Task prompt |
Go line by line through the records below. Copy whichever lines contain the string "under".

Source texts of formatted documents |
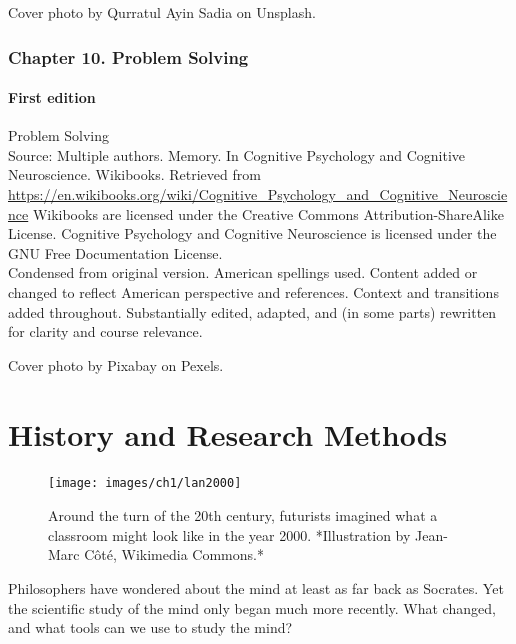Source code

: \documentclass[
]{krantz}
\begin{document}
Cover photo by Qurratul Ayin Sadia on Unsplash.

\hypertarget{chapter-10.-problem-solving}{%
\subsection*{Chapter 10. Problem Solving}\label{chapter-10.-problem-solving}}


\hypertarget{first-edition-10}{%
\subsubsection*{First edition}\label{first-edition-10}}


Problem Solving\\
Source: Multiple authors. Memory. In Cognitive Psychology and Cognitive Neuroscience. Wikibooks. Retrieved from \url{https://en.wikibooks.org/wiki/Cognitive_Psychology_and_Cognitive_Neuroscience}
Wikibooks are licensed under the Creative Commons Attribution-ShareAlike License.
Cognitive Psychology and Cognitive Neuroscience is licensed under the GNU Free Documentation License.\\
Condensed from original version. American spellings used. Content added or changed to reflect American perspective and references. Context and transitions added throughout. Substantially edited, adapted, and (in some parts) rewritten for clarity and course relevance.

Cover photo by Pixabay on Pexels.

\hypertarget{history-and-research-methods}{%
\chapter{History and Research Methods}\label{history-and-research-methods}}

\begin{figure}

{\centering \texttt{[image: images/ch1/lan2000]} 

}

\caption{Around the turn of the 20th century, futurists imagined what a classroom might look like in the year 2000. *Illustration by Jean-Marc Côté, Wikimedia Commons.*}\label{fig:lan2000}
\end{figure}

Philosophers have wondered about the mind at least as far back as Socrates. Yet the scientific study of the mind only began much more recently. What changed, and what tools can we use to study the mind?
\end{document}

==

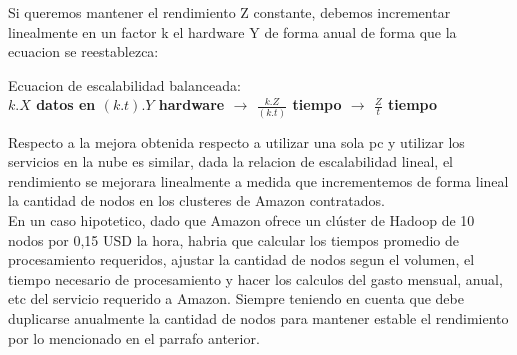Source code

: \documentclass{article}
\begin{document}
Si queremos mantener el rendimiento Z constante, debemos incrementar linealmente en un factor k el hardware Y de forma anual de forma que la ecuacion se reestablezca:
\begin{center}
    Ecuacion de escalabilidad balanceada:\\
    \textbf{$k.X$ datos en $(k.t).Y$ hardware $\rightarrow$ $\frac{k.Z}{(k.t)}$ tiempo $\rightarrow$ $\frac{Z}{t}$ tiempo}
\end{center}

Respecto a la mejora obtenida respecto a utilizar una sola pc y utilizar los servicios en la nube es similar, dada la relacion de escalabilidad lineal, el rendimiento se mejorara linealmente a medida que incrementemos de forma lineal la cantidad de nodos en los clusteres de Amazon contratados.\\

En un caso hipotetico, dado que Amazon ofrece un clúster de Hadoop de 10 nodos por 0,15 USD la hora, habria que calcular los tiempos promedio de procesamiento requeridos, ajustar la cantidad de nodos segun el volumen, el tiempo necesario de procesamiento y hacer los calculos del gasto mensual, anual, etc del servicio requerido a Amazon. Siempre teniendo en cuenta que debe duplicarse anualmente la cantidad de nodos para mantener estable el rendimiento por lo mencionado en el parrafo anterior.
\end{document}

Expected output |
Wikibooks are licensed under the Creative Commons Attribution-ShareAlike License.
Cognitive Psychology and Cognitive Neuroscience is licensed under the GNU Free Documentation License.\\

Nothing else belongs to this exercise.